When you say replace an existing deck do you mean - 1 it already has a roof and you are just changing the roof sheets ? 2 - are just removing the old decking boards and replacing with new or are they ripping it all out and startng from scratch ? How is it actually built - timber joists sitting on the ground - bearers / joists, posts / bearers/ joists ?

----------


## nelum

The latter - removing the entire existing deck and starting from scratch (roof polycarb sheets, treated pine flooring, treated pine posts, joists which are sitting on the ground). The existing deck boards are about 10-15cm off the ground. 
The roof is leaking and it has ruined quite a few boards. The quote guy said there's about 4yrs worth left on the boards and i thought might as well get the whole thing ripped off and new one installed.  
Hope that helps.

----------


## ringtail

Ok, so for $ 7000 they are going to completely demolish and remove the entire existing deck and roof structure and build a new veranda from scratch - correct ? If so $ 7000 is a very good price considering that the tin for the roof, polycarb, guttering and stormwater will cost around $ 900 by itself, then the actual timber frame for the roof, plus the labour, then the materials and labour for the deck, concrete for the roof posts.Plus the demolition of the existing structure, skips etc.. You generally work on a split of 55% materials and 45 % for labour. As I said before, $ 7000 is a very good price - a bit too good IMO, are they licenced contractors ? Have you got a second or third quote ? ( a must )

----------


## nelum

Yes that's correct...and yes i thought it was too good to be true as well. 
I got several quotes but for a different design; which included this side deck plus another on the other side of the house...a more of a 'L' shape, this quote is only for the '_' of the 'L' shape; hope you know what i mean!! For that design the quotes ranged from $18K to $48. 
This quote is from a licenced builder called Austek.  
I'm now wondering whether before i sign anything up, i should get another quote for the exact design.

----------


## ringtail

Yes - get another quote, in fact get 2. Try and get one from a builder and one from a carpenter. As the builder will use a carpenter to do the work and put at least 30 % mark up on top, get a price direct from the chippy and cut the builder out all together. Everything is within the chippies scope of work so there should be no dramas going straight to him and saving the builders mark up.

----------


## Gooner

I am in the process of building a ground-floor deck on a concrete slab using post stirrups to hold up the joists. It is a 6.2 x 5.5m deck with hand rails around about half the perimeter of the deck. hand rails and posts all need to be painted. Bought the decking timber (Merbau) to fixed lengths and have very little watage. (Approx 1% wastage).  
Doing it all 100% myself and have kept detailed list of items I buy. (some tools I have had to buy, such as cordless impact drill, new socket spanner, etc etc) I have not listed.
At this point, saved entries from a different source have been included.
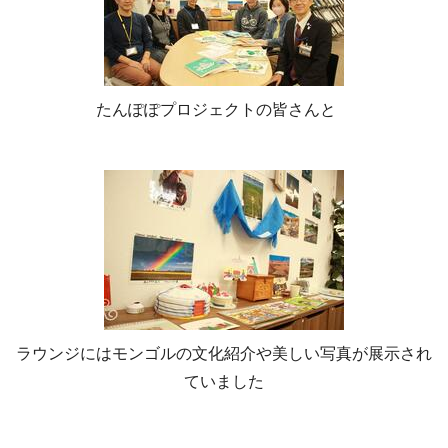
たんぽぽプロジェクトの皆さんと
ラウンジにはモンゴルの文化紹介や美しい写真が展示され
ていました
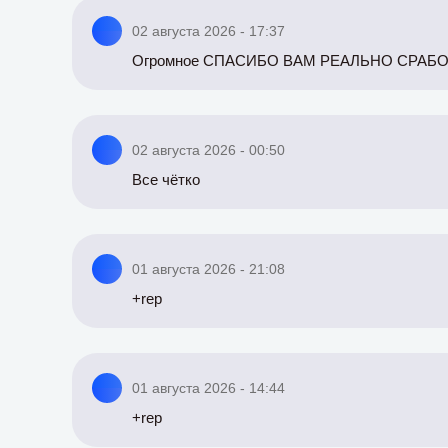
02 августа 2026 - 17:37
Огромное СПАСИБО ВАМ РЕАЛЬНО СРАБОТ
02 августа 2026 - 00:50
Все чётко
01 августа 2026 - 21:08
+rep
01 августа 2026 - 14:44
+rep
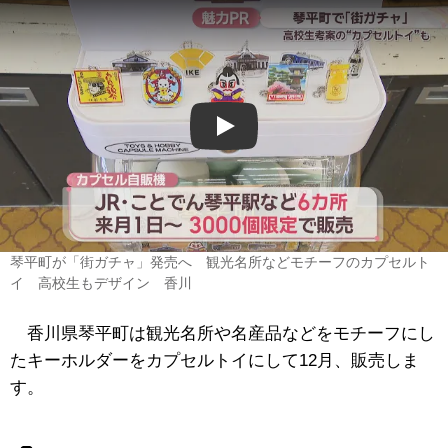
Play
琴平町が「街ガチャ」発売へ 観光名所などモチーフのカプセルト
イ 高校生もデザイン 香川
香川県琴平町は観光名所や名産品などをモチーフにし
たキーホルダーをカプセルトイにして12月、販売しま
す。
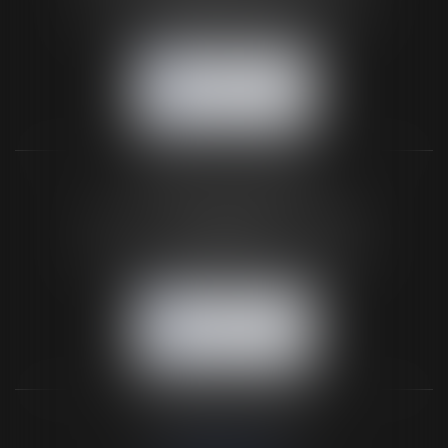
Tél :
02 33 67 00 33
- Fax : 02 33 36 68 97
NOUS CONTACTER
NOUS LOCALISER
BUREAU SECONDAIRE
26 rue de la 11ème Division Britannique
61102 FLERS
Tél :
02 33 66 02 26
- Fax : 02 33 36 68 97
NOUS CONTACTER
NOUS LOCALISER
NOS DERNIERS TWEETS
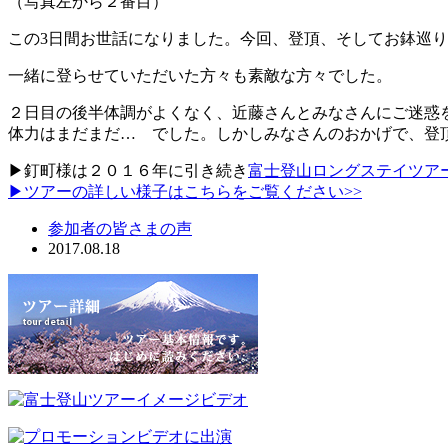
（写真左から２番目）
この3日間お世話になりました。今回、登頂、そしてお鉢巡
一緒に登らせていただいた方々も素敵な方々でした。
２日目の後半体調がよくなく、近藤さんとみなさんにご迷惑
体力はまだまだ… でした。しかしみなさんのおかげで、登
▶釘町様は２０１６年に引き続き
富士登山ロングステイツア
▶ツアーの詳しい様子はこちらをご覧ください>>
参加者の皆さまの声
2017.08.18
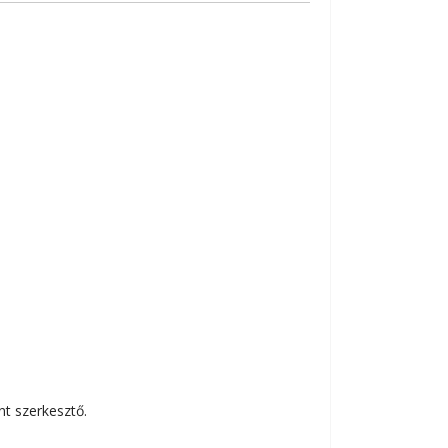
t szerkesztő.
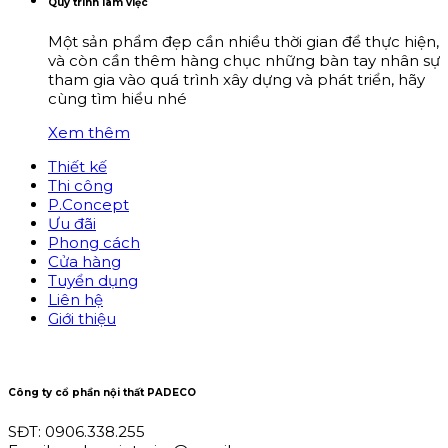
Quy trình làm việc
Một sản phẩm đẹp cần nhiều thời gian để thực hiện,
và còn cần thêm hàng chục những bàn tay nhân sự
tham gia vào quá trình xây dựng và phát triển, hãy
cùng tìm hiểu nhé
Xem thêm
Thiết kế
Thi công
P.Concept
Ưu đãi
Phong cách
Cửa hàng
Tuyển dụng
Liên hệ
Giới thiệu
Công ty cổ phần nội thất PADECO
SĐT: 0906.338.255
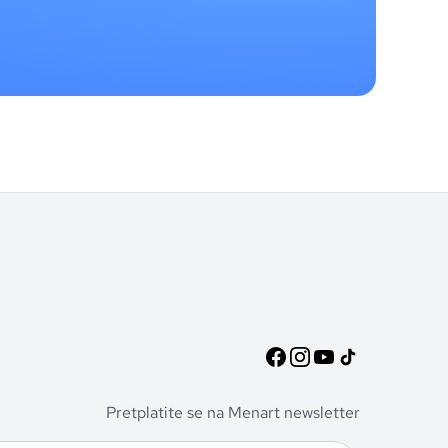
Pretplatite se na Menart newsletter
Also not listed is stuff I am yet to do such as oil the deck. All in all I believe it will cost $7000 almost exactly. The railings adds up to around $2300, (and a whole lot of extra work) so the deck itself would be around $4700 if there were no posts.

----------


## peanuts

I've just finished some works for a client.
total price was $9000.
This was for updating a 24sqm covered deck 1m off ground, which was actually approved 15 years ago.  
Removing existing fiberglass sheet roof, replacing battens with ones that actually meet the BCA for the span, re sheeting with laserlight xpt. 
Remove treated decking boards,which were held down with 1 screw each, replace 4 joists which were beyond service, nail off all the triple grips all of which had 1 nail in them, add joist hangers which were non existent.
Add 3 adjustable steel piers as the main beam was undersized for the existing spans.
Add a second face beam as the existing face beam was undersized for the spans. 
Run a straightedge over the joists and plane off all the humps,Re lay deck with merbau ,screwed down, 3 coats of spa n deck. 
Remove old handrails and replace with design pine rails and picket infill. 
If i had to pull it all down and re-do this from scratch i'd estimate close to $17000 un-painted. (design pine pergola, treated pine deck structure).

----------


## shannon_t

The draftsperson fee shouldn't be too much if you find someone that wants the work and doesn't charge large "design" fee for desiging a decking

----------